++++ EXTRACTED TEXT
To fit a child with UK size 10 feet - approximately 7" foot length, and 6.5" foot circumference - 4-5 years old or thereabouts

You will need about 165 yards of fingering weight/4-ply weight yarn, and 2.5mm needles for working in the round. You will also need 2 stitch markers and a darning needle.
The pattern uses common knitting abbreviations.
K - knit
P - purl
Sl - slip
K2tog - knit two stitches together
P2tog - purl two stitches together
SSK - slip slip knit (slip two stitches one-by-one knitwise, return to left needle and knit together through back loop)

Socks are identical - make two! Once markers are placed, slip them each time you come to them. The start of round marker does not move when you switch to working flat for the heel or when you then switch back to the round for the foot.

Cuff
Cast on 48 sts and join in the round, taking care not to twist. Place marker for start of round.
Rib round: *(K1, P1), repeat from * to end.
Work Rib round 10 times in total.
++++++++
++++ SUPPLIED DATA
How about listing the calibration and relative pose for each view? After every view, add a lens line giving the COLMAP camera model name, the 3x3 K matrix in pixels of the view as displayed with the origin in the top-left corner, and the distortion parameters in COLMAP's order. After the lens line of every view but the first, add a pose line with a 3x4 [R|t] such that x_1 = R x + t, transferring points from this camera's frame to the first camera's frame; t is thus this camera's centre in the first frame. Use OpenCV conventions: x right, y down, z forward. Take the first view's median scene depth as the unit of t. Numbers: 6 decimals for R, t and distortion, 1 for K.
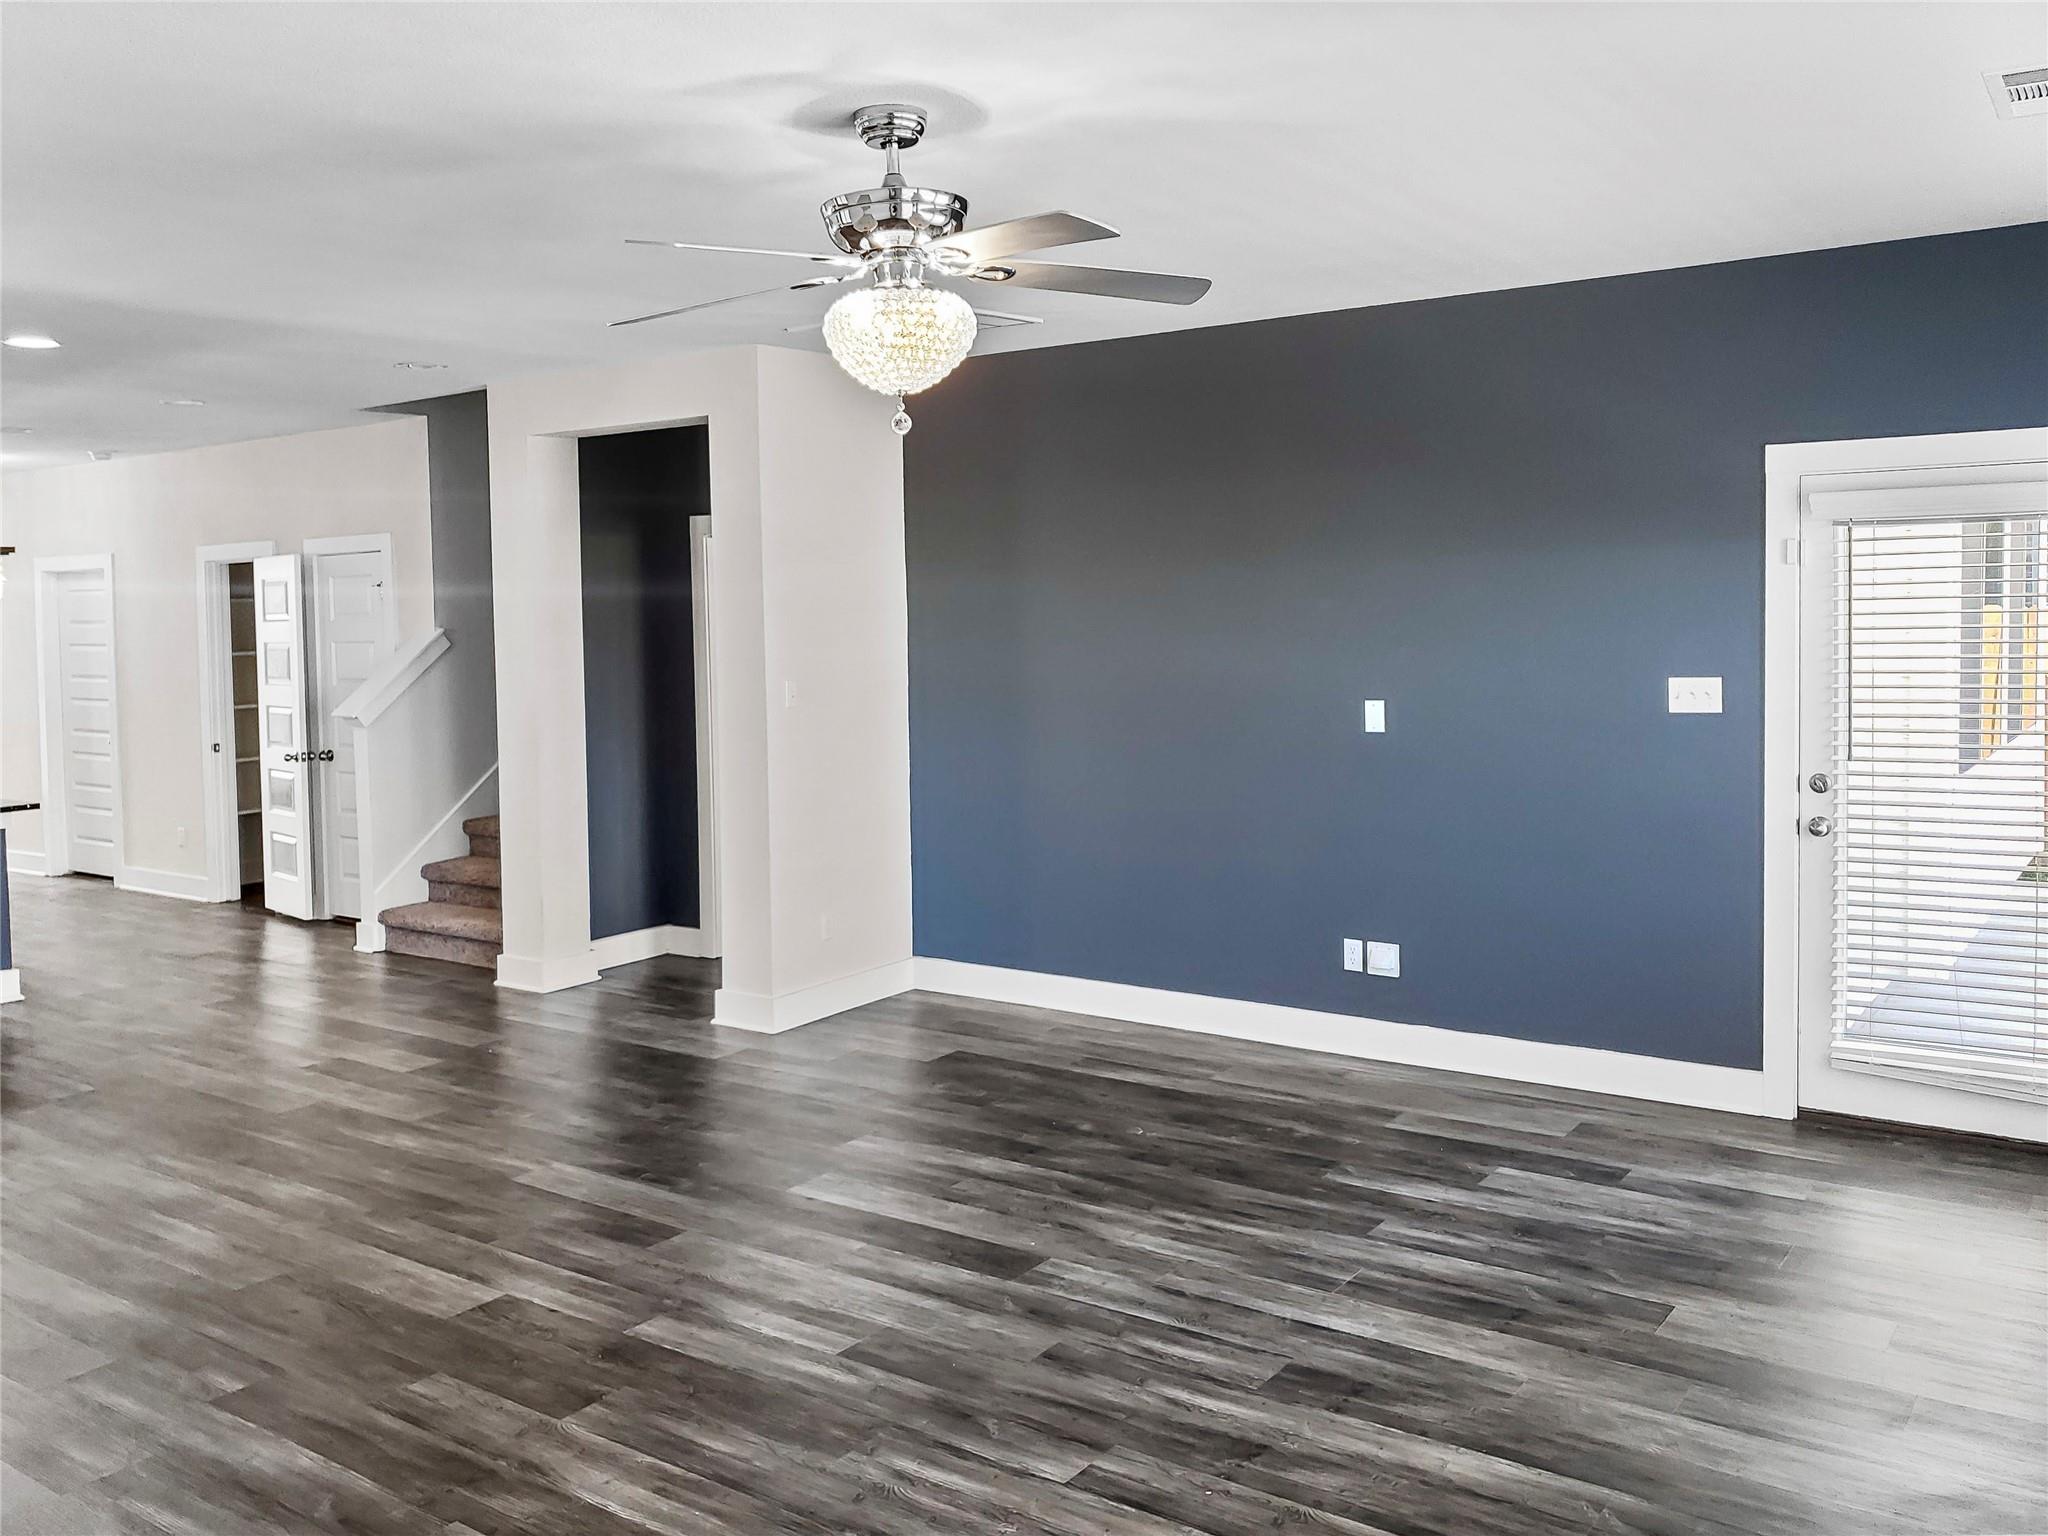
lens RADIAL K [[1674.6, 0, 1024.0], [0, 1674.6, 768.0], [0, 0, 1]] dist [-0.003538, -0.000835]
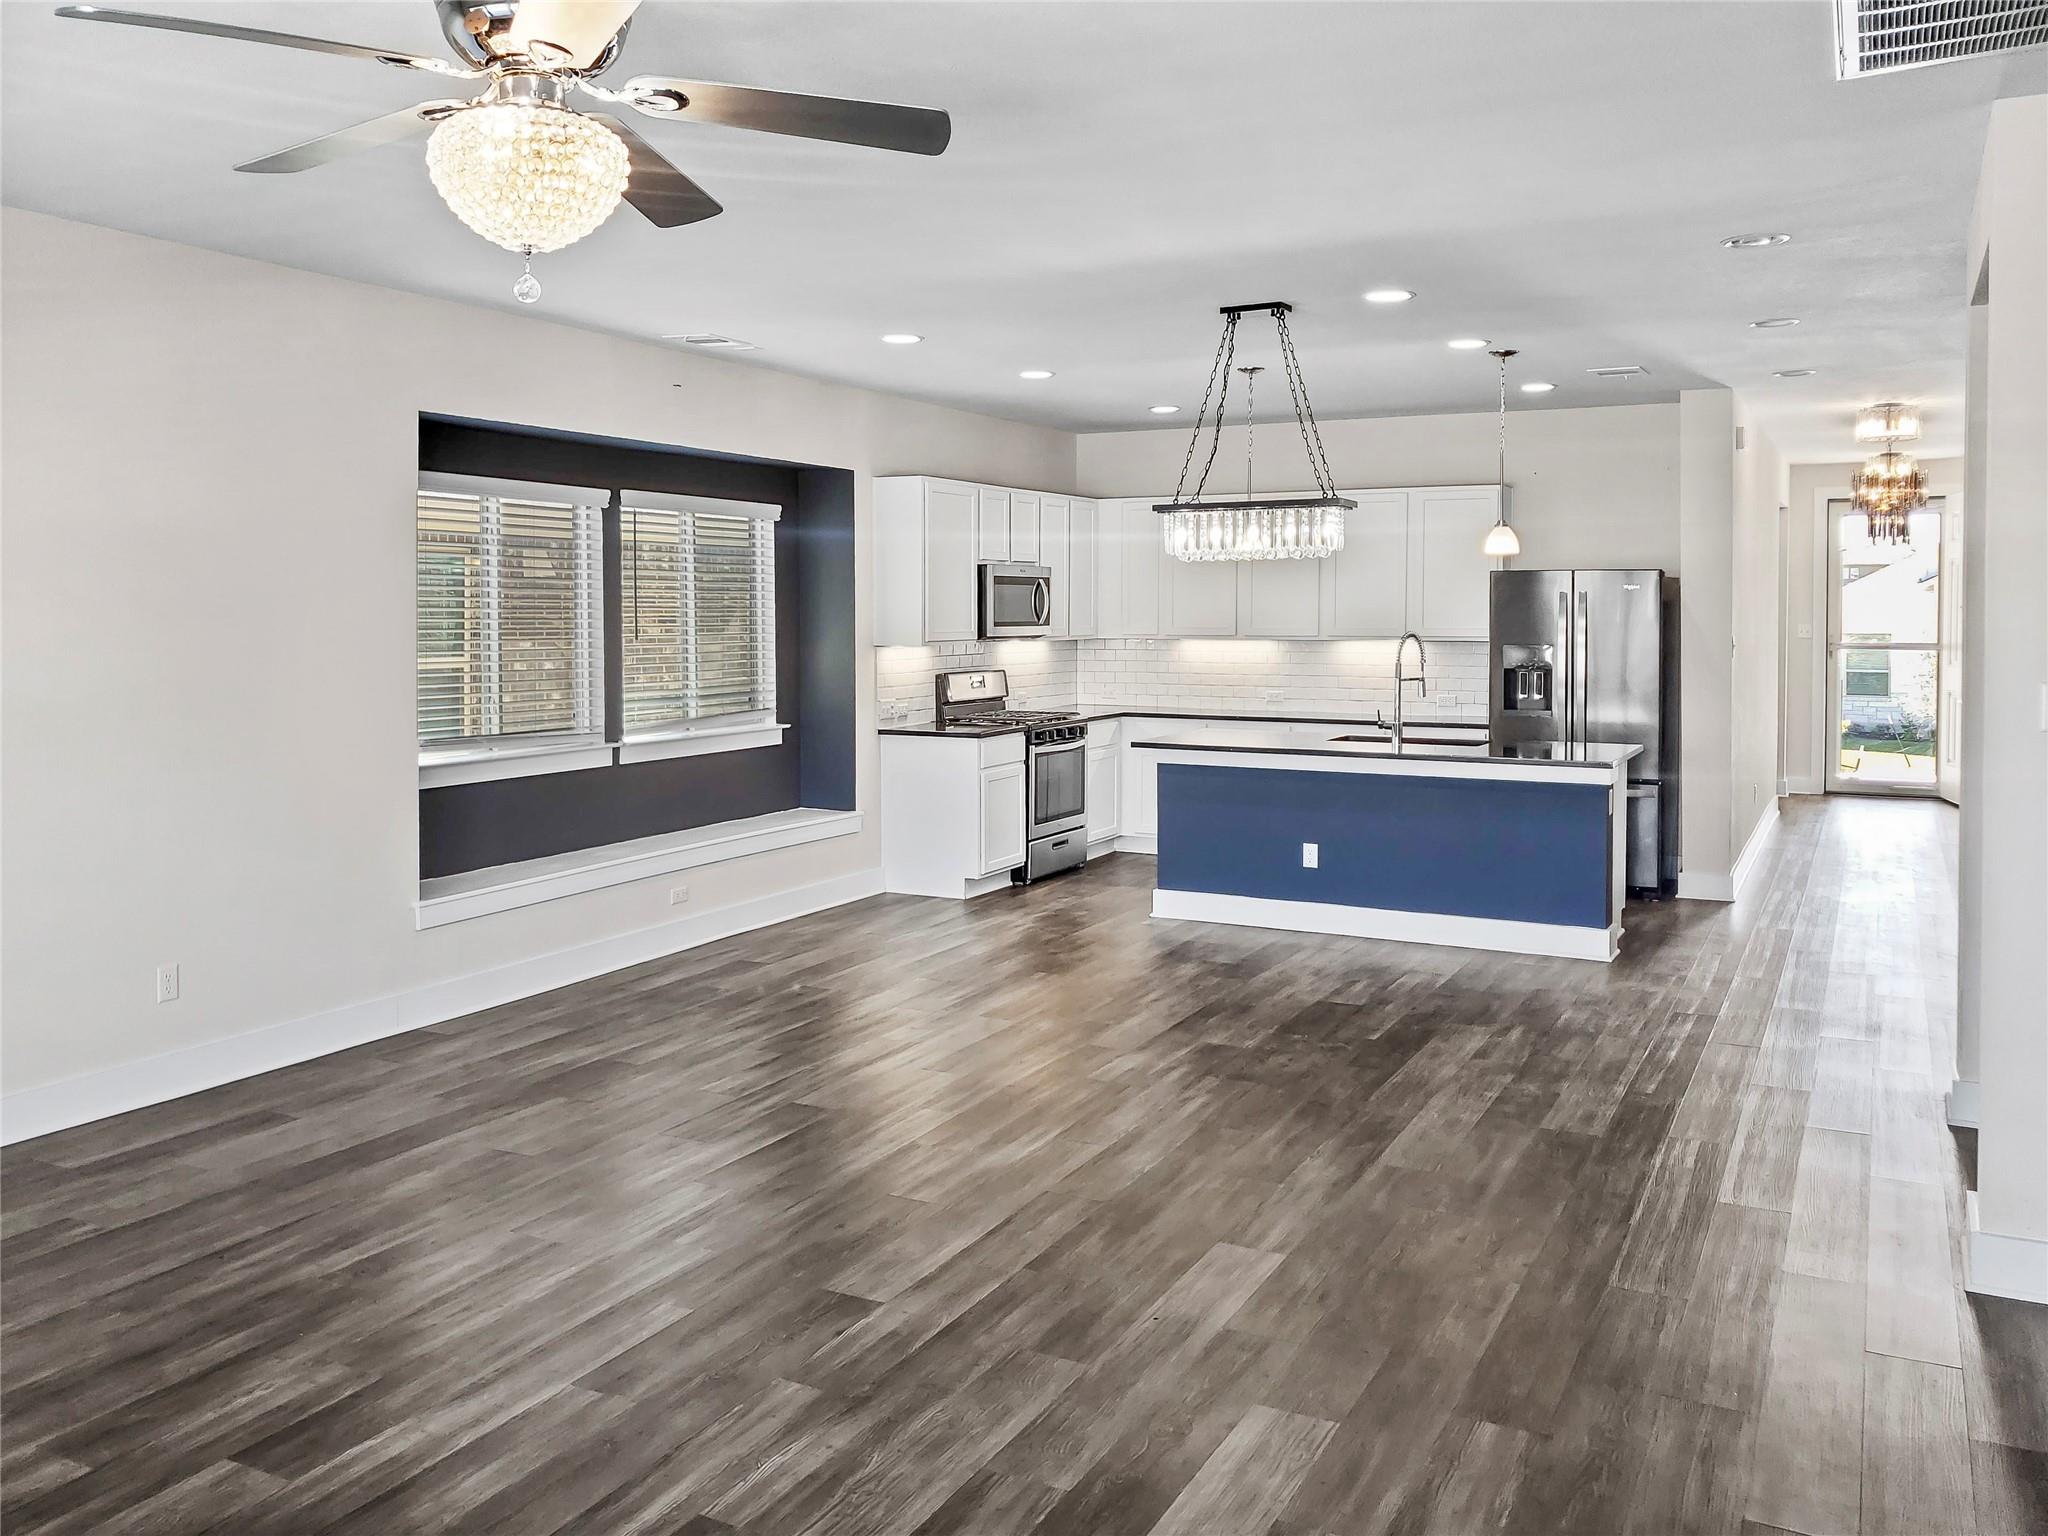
lens RADIAL K [[1641.7, 0, 1023.9], [0, 1641.7, 895.4], [0, 0, 1]] dist [-0.003481, -0.002497]
pose [[0.150721, 0.196127, -0.968926, 0.556462], [-0.099213, 0.978175, 0.182566, -0.087883], [0.983585, 0.068613, 0.166890, 0.911483]]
++++++++
# ASSIGNED TASK A
Recast the paragraph of the sock pattern that begins "You will need about 165 yards" as a brief list of the required materials.
# ASSIGNED TASK B
Reproduce, word for word, the stretch of the sock pattern from "Socks are identical" through "from * to end.".

# SOLUTION A
- About 165 yards of fingering weight/4-ply weight yarn
- 2.5mm needles for working in the round
- 2 stitch markers
- A darning needle

# SOLUTION B
Socks are identical - make two! Once markers are placed, slip them each time you come to them. The start of round marker does not move when you switch to working flat for the heel or when you then switch back to the round for the foot.

Cuff
Cast on 48 sts and join in the round, taking care not to twist. Place marker for start of round.
Rib round: *(K1, P1), repeat from * to end.